Mangaluru: The Karnataka Development Programme (KDP) meeting chaired by district minister Dinesh Gundu Rao here on Friday, debated why Dakshina Kannada had not been sanctioned houses for the poor under various government schemes after the 2021-2022 period.

Puttur MLA Ashok Kumar Rai, raising the issue, said that although housing schemes had been sanctioned for all districts across the state, Dakshina Kannada had not been considered after 2021-22.

“It has been brought to my notice during a discussion with the housing minister, that the district has not submitted a demand for houses between 2021-22 and 2024-25,” Rai said.

When an official cited a technical reason, the minister stated that it was a serious lapse on the part of the officials. 

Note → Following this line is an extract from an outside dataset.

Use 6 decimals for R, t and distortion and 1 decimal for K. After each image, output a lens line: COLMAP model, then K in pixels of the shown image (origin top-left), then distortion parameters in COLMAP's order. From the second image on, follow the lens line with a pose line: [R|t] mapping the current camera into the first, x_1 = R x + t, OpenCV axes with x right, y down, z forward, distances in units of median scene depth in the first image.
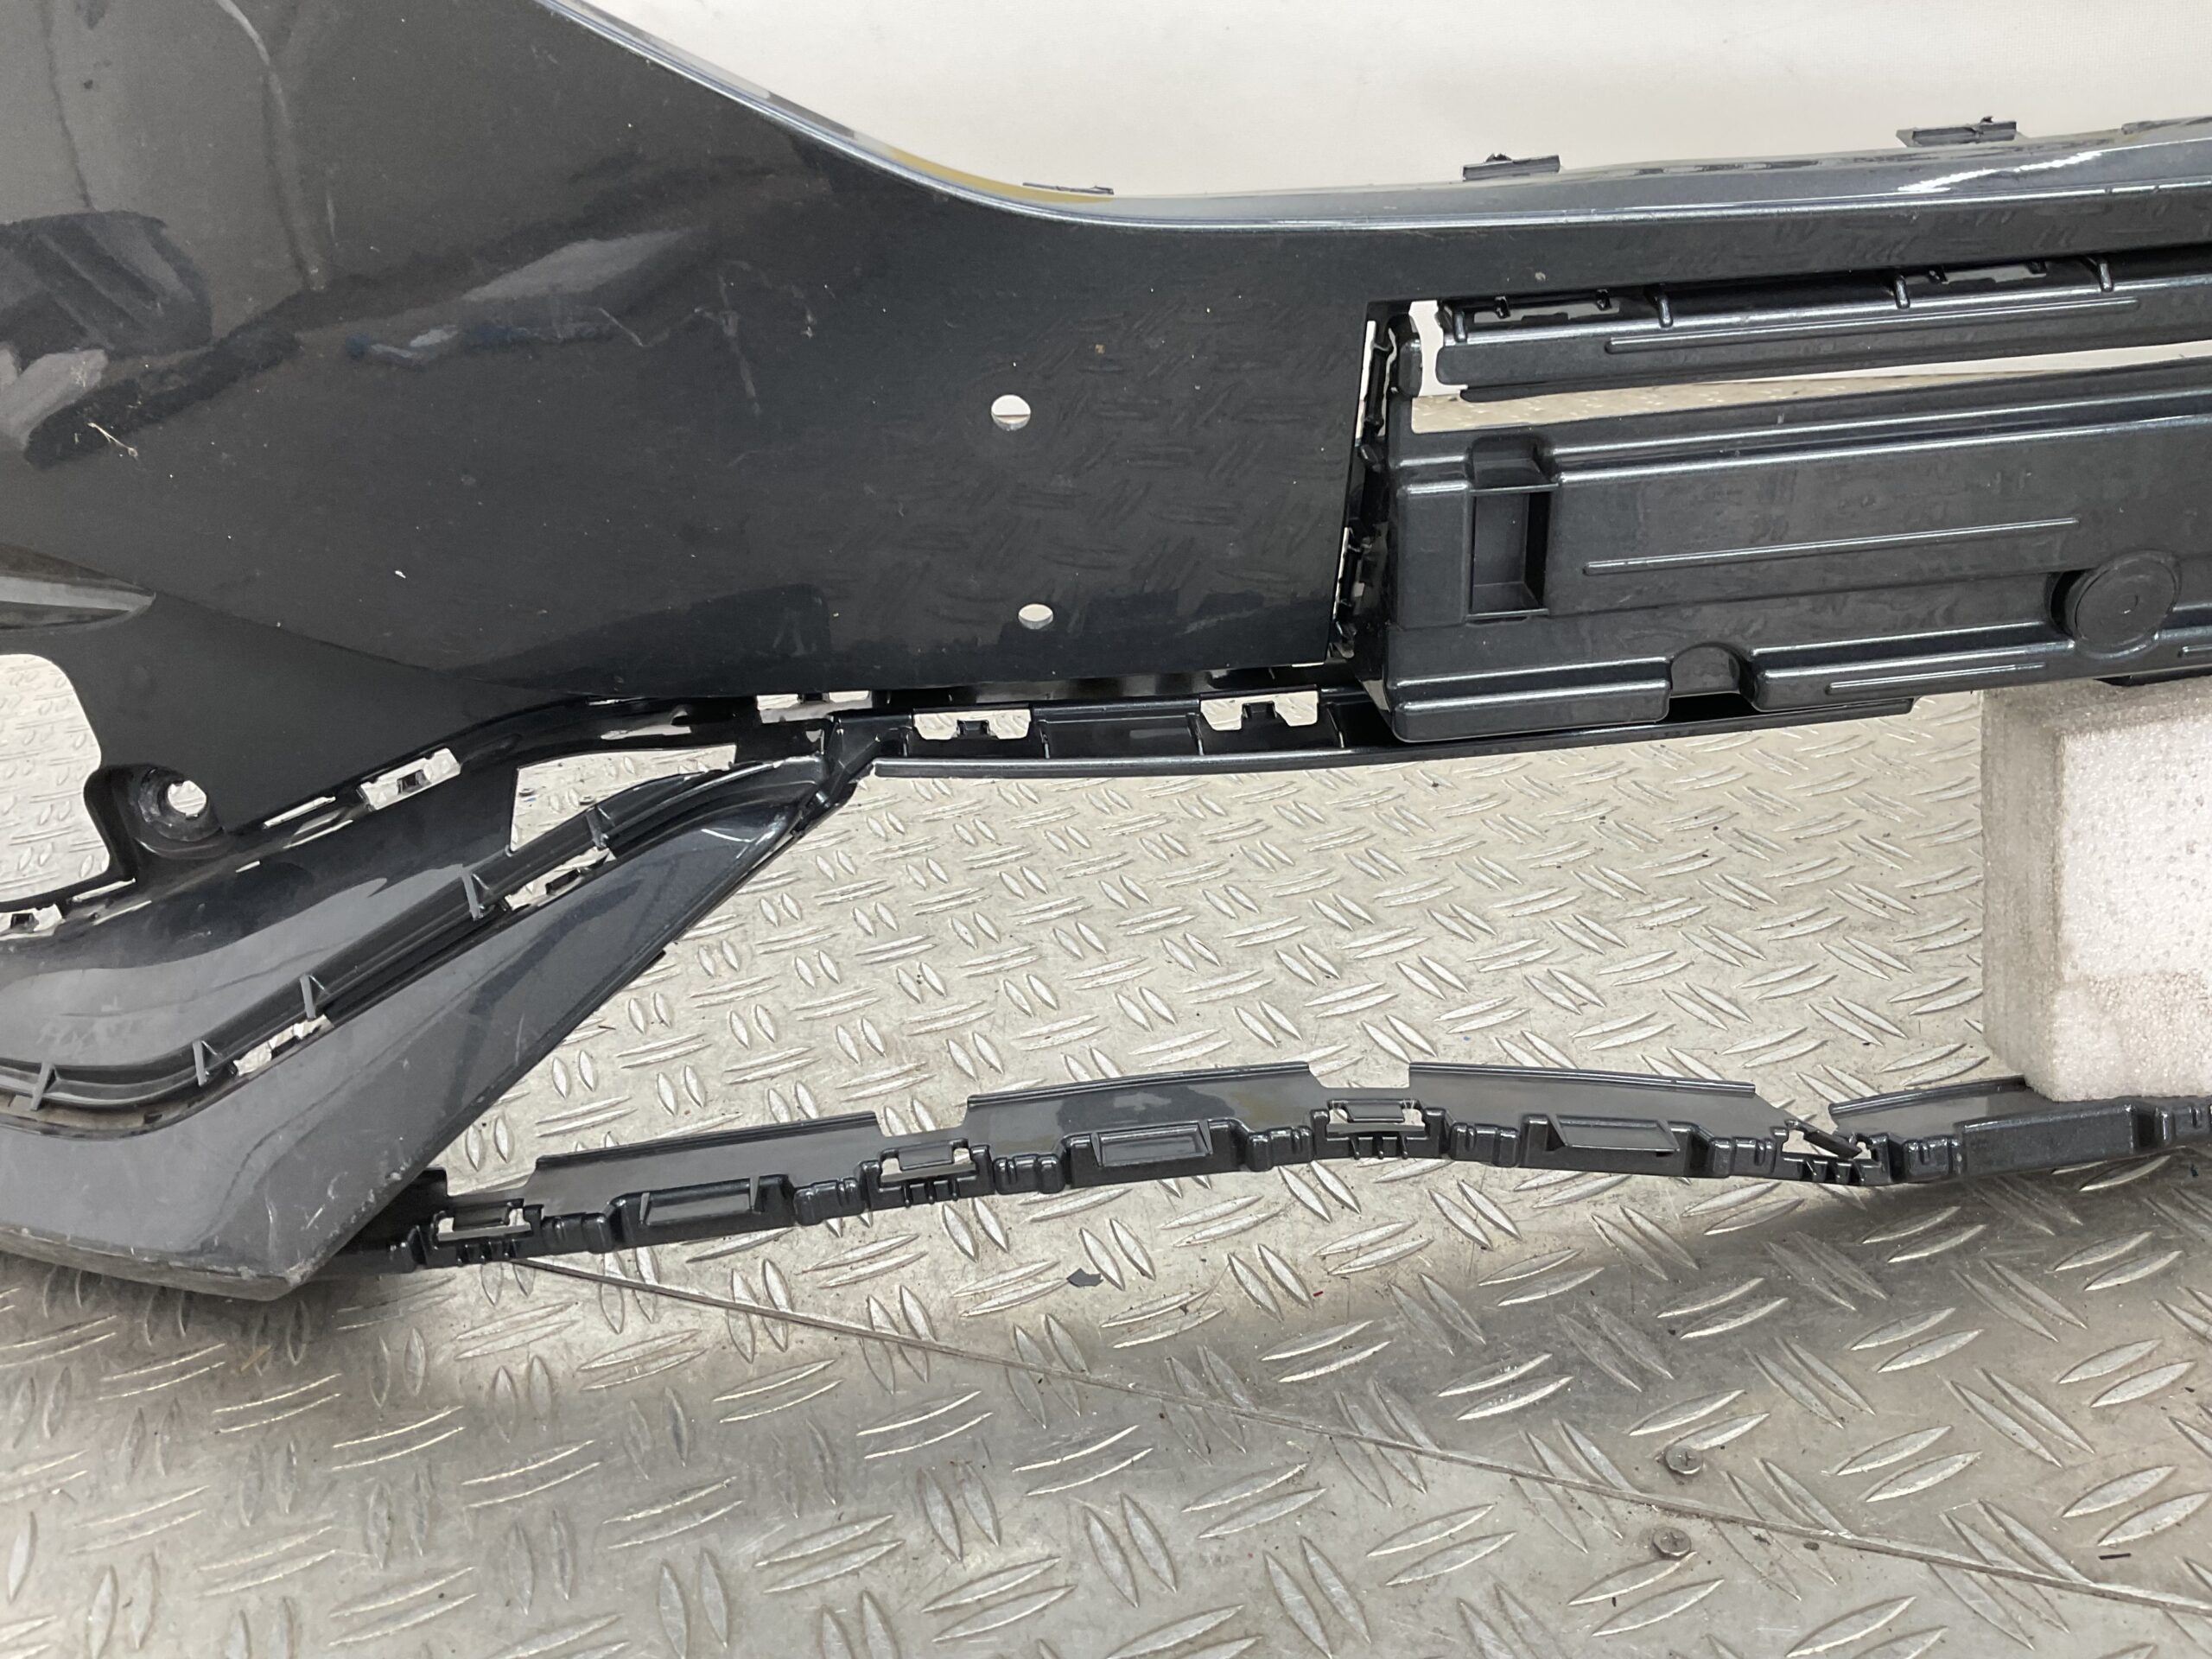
lens RADIAL K [[1839.3, 0, 1101.9], [0, 1839.3, 838.5], [0, 0, 1]] dist [0.139216, -0.310699]
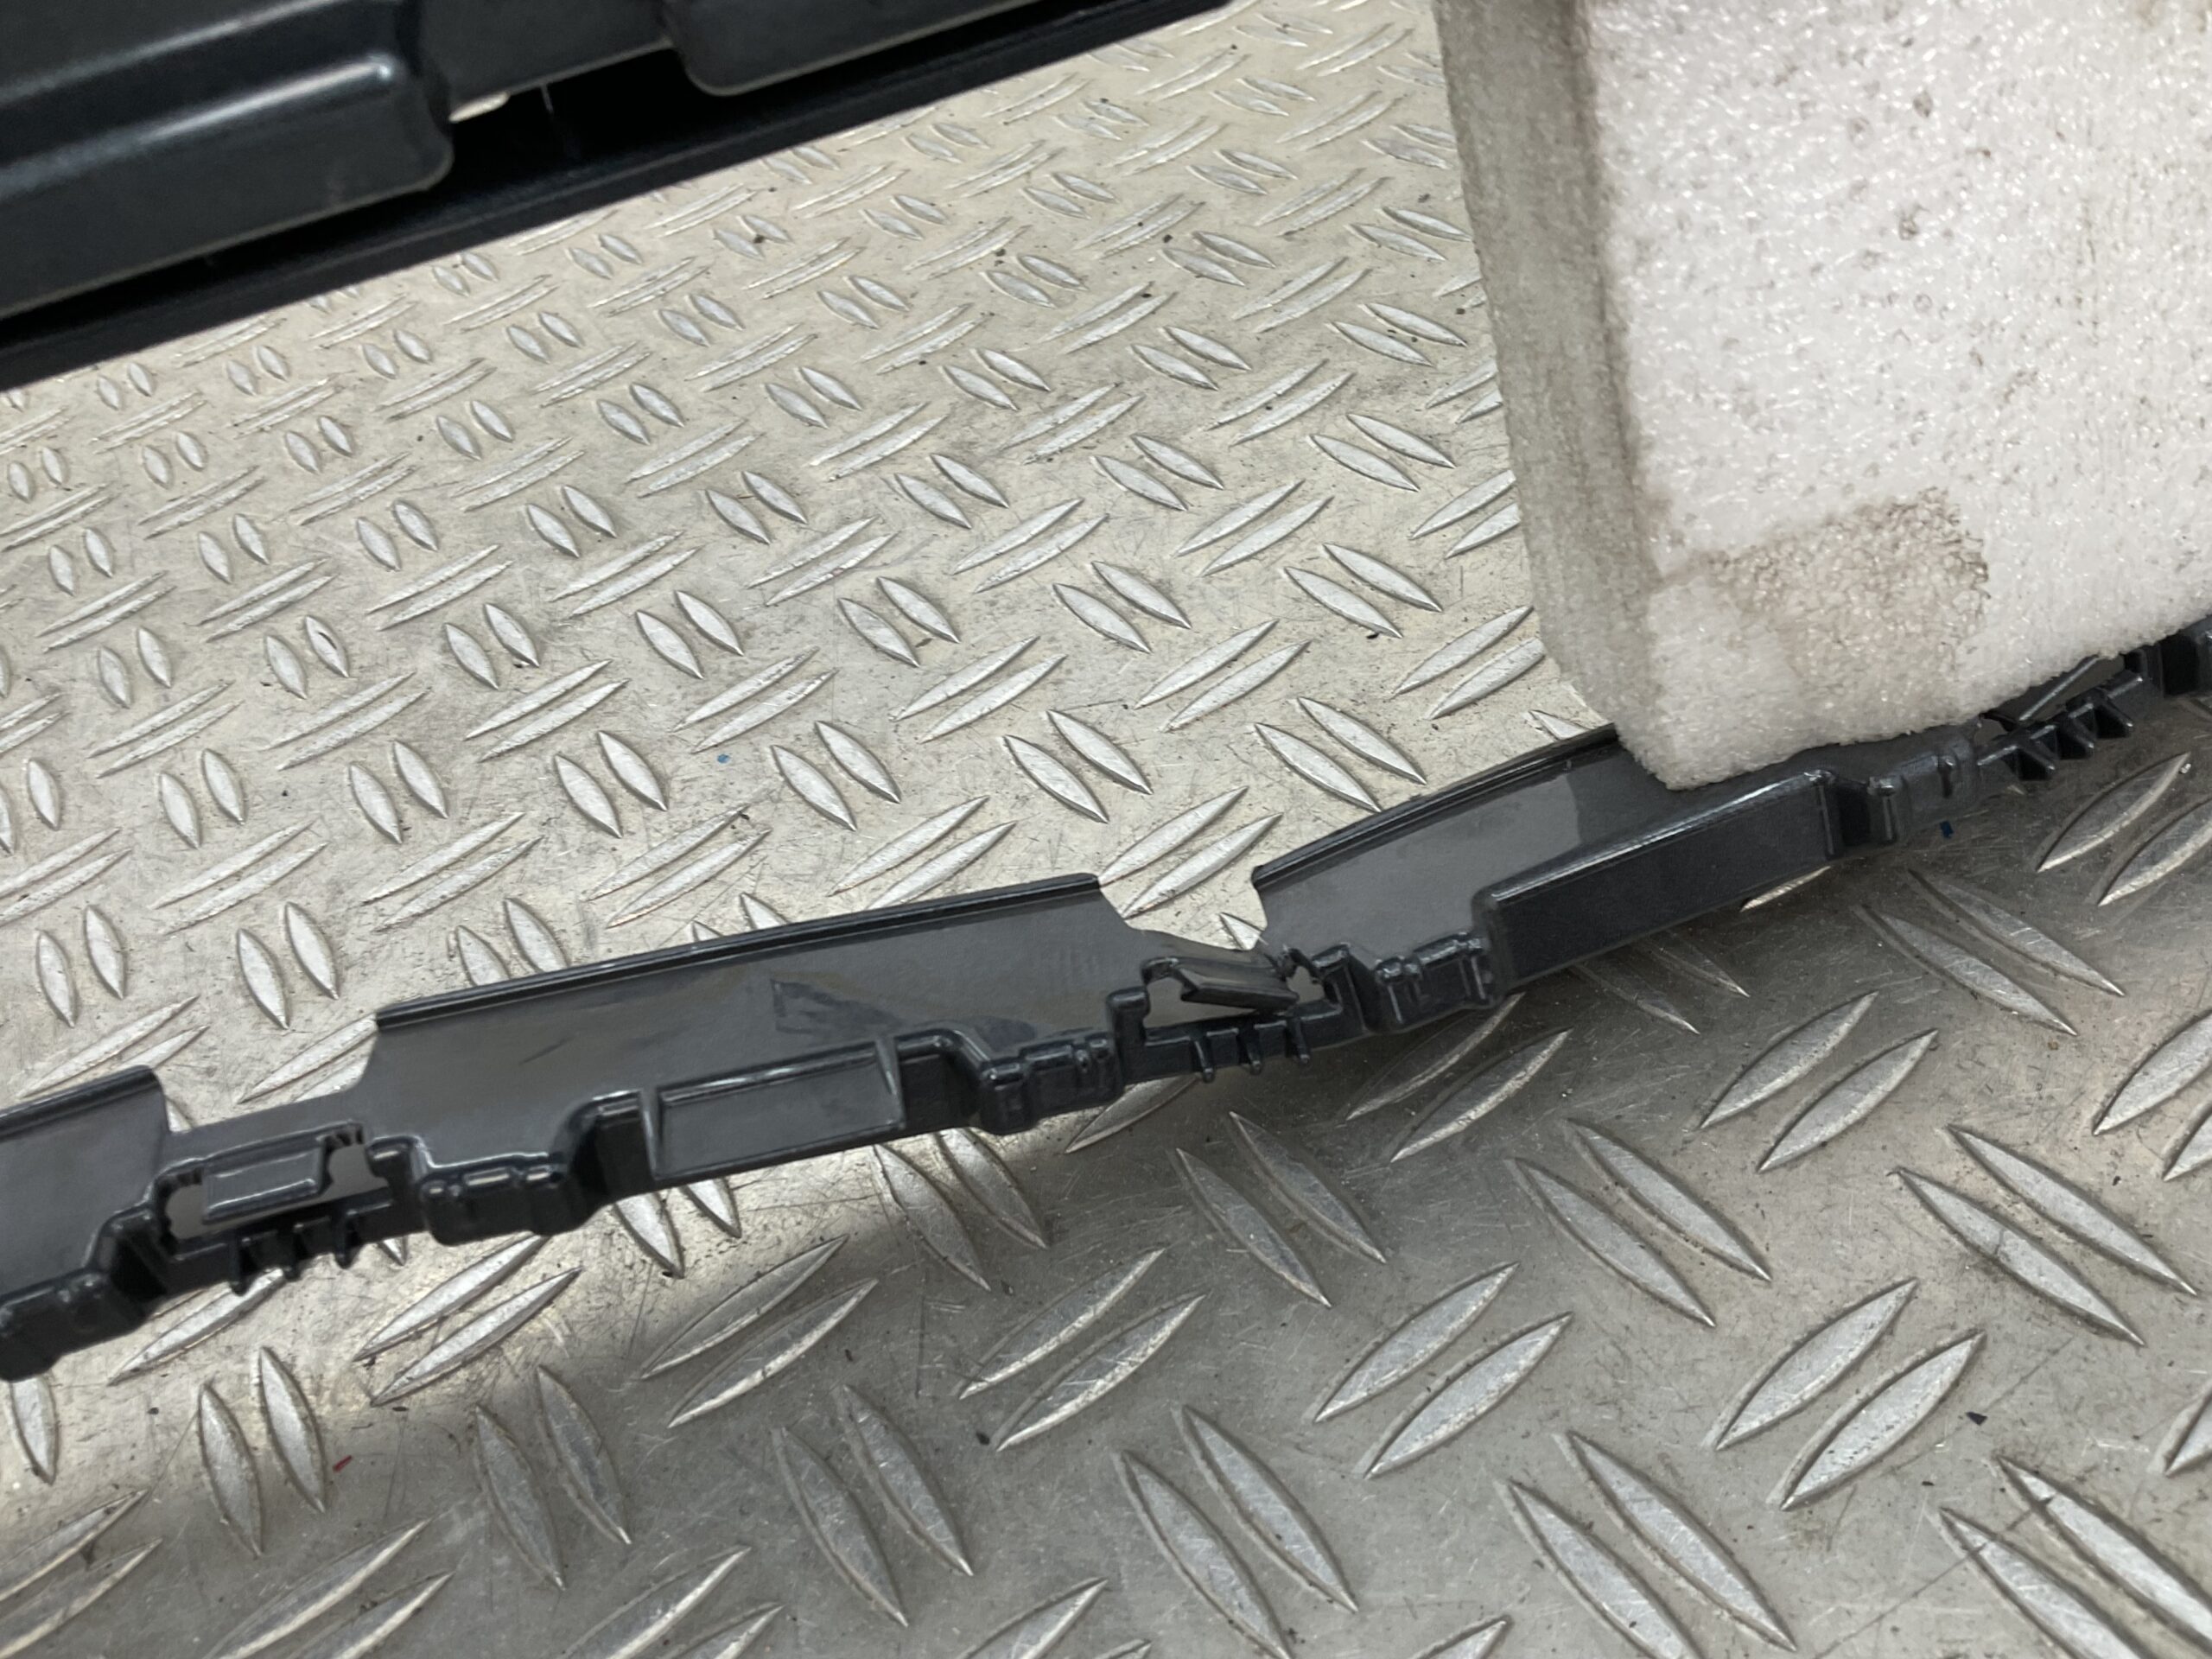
lens RADIAL K [[1839.3, 0, 1101.9], [0, 1839.3, 838.5], [0, 0, 1]] dist [0.139216, -0.310699]
pose [[0.969216, -0.231048, 0.085066, 0.242234], [0.192959, 0.927410, 0.320432, -0.026127], [-0.152926, -0.294154, 0.943444, 0.420037]]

“There is a need for the initiation of disciplinary action against the concerned officials, because the district failed to sanction houses in the past four years, despite having government land. We cannot tolerate negligence in the implementation of the housing scheme for the poor,” the minister said. Officials informed that in the 10 years between 2010 and 2020, the district was sanctioned 64,123 houses. While 48,252 houses have been built, work on 4,898 is in progress, and the remaining are yet to be started.

Dakshina Kannada ZP CEO Anandh K said that as per a survey conducted in 2018, the district has a demand for 49,715 houses. However, no houses were sanctioned after 2022, he said.